Ritz and Escoffier by Luke Barr
Author:Luke Barr
Language: eng
Format: epub
Publisher: Potter/TenSpeed/Harmony
Published: 2018-04-03T04:00:00+00:00
10
RITZ MAKES a MOVE
Alfred Beit, the South African gold and diamond magnate who was a regular at the Savoy, would regale Ritz with stories of his exploits, always encouraging him to think big. There was a dearth of great hotels the world over, Beit said. Why, with the right backing, a man of Ritz’s quality could open a luxury hotel in every capital in Europe—and in Africa, too. Johannesburg, for example, where Beit and the other mining investors had made their fortunes, was sorely in need of a grand hotel. And what about Cairo? Everyone was going to Cairo these days. And New York City, of course. And Madrid, and Paris, and London, too. Yes, London could always use another luxury hotel, and so what if that meant competing with the Savoy?
It was exhilarating to imagine the possibilities, the conversations fueling Ritz’s ambitious dreams and his persistent sense that he was undervalued by the Savoy.
What had started as idle talk soon became more than that.
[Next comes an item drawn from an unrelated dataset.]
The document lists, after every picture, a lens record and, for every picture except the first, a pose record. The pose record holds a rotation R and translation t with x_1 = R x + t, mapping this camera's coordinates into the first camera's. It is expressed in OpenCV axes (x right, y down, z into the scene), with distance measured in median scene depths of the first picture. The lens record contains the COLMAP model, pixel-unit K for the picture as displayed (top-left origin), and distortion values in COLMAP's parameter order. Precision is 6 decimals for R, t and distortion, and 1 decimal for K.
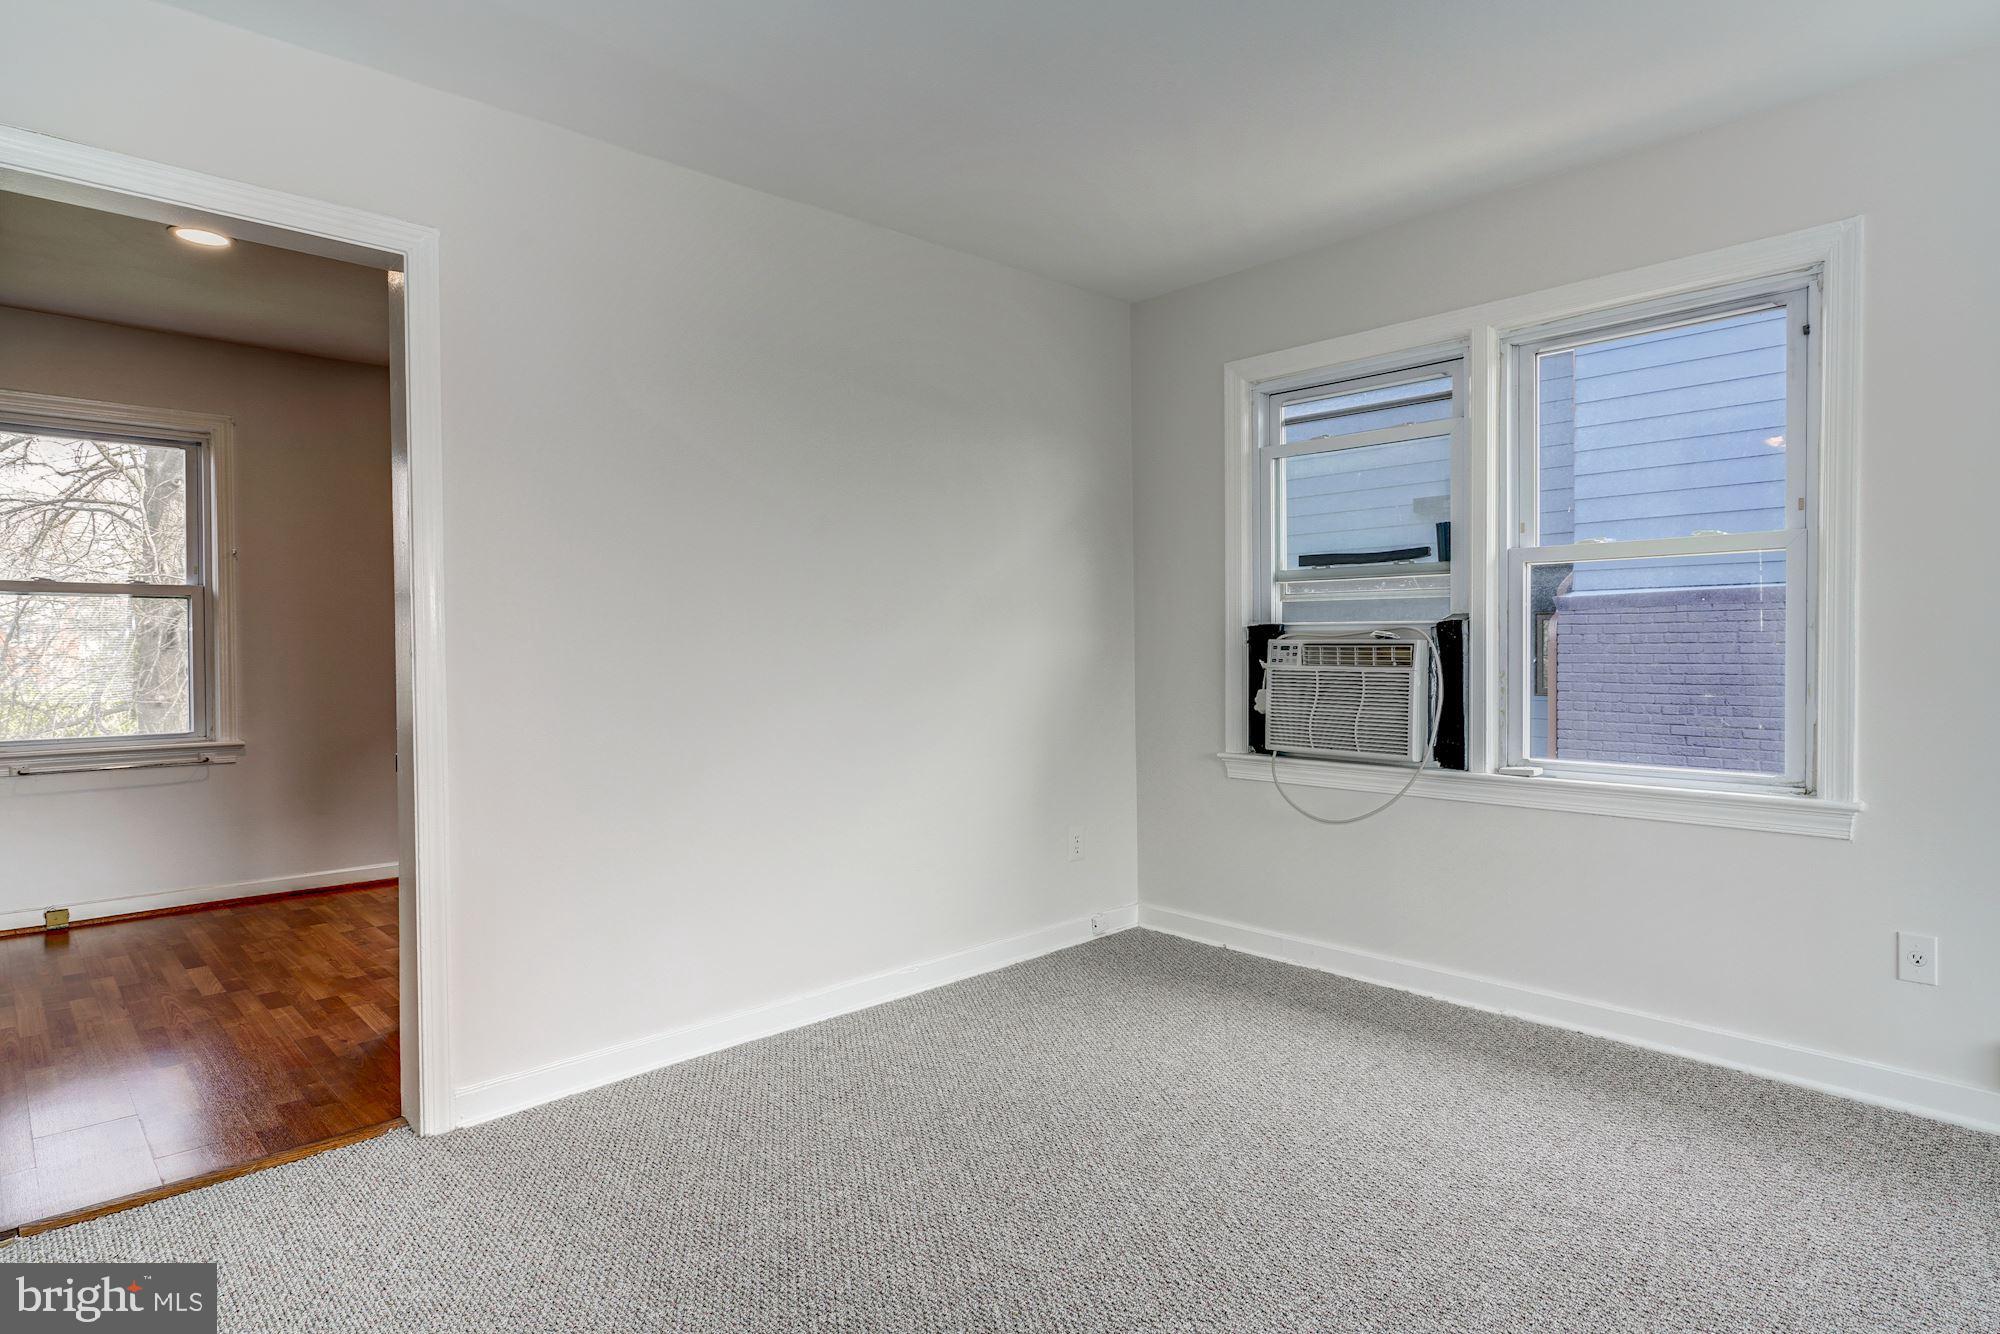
lens RADIAL K [[1102.7, 0, 991.5], [0, 1102.7, 656.2], [0, 0, 1]] dist [0.005745, 0.000583]
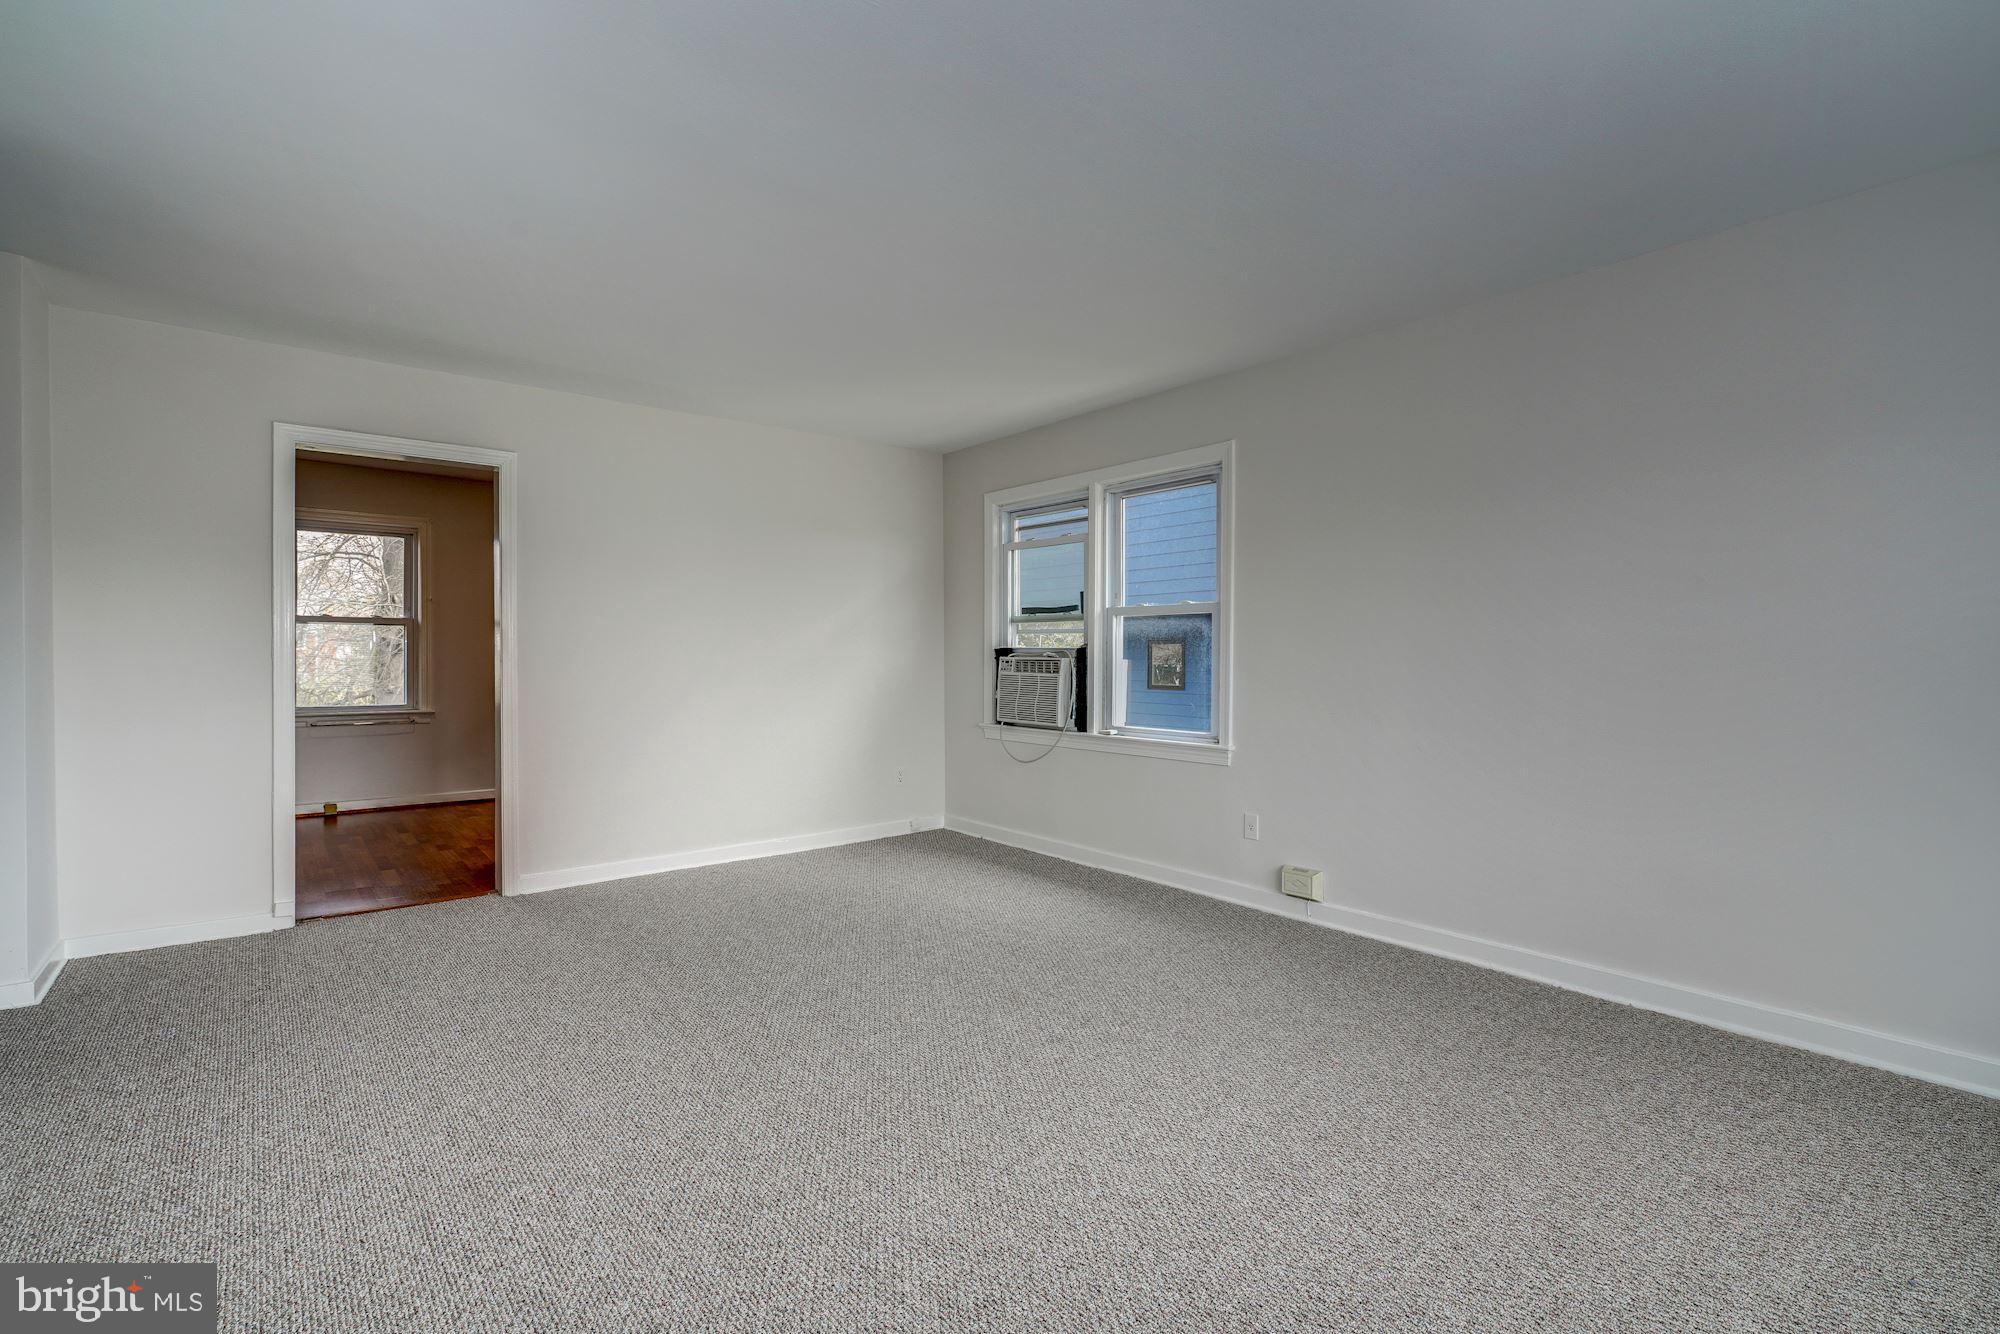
lens RADIAL K [[916.0, 0, 992.5], [0, 916.0, 659.9], [0, 0, 1]] dist [-0.000531, 0.000703]
pose [[0.997658, 0.009446, -0.067739, 0.325554], [-0.009644, 0.999950, -0.002597, -0.006063], [0.067711, 0.003244, 0.997700, -0.411850]]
Ritz’s contract with D’Oyly Carte had always left him free to pursue his own business dealings, as long they took place abroad. He had made sure of that. The Savoy was running like a Swiss clock; now was the time to expand his portfolio, to reassert himself. His dealings over the past year with other hoteliers and hotel companies in Europe had only galvanized his determination. He was far and away the most respected hotel manager in Europe, yet he did not have a hotel of his own.
In early 1896, Ritz began approaching some of the wealthy businessmen who frequented the Savoy about the idea of forming a new company. It would be called the Ritz Hotel Syndicate Ltd. Some of these potential investors were shareholders in the Savoy, and they knew firsthand how talented Ritz was, that he’d been instrumental in making the hotel a success. Ritz’s arrangement with D’Oyly Carte, they knew, allowed him his independence. He worked at the Savoy for only six months of the year.
Ritz hosted a series of small lunches and dinners in the restaurant’s small private dining rooms, at which he described his plans to open luxury hotels in numerous cities. Beit was an early supporter, as were the Neumann brothers, Ludwig and Sigismund. Sigismund, like Beit, had made his fortune in the mining business in South Africa; his brother was a stockbroker at Leopold Hirsch and Company. This would turn out to be a fruitful connection, for soon some of the other partners at the bank, including the Russian baron Jacques de Gunzbourg and Leopold Hirsch himself, also invested in the new company. So did iron and steel magnate Robert Crawshay (a principal Savoy shareholder); Calouste Gulbenkian, a British-Armenian oil trader; Sir Joseph Duveen, a Dutch importer and antiques dealer; and A. G. Brand of Lazard Bank in London. Two Savoy insiders, Lord de Grey and Henry Higgins, were also investors.
They were a colorful and uniquely modern cast of characters, most of them Jewish, many of them immigrants or sons of immigrants, all of them exceedingly wealthy.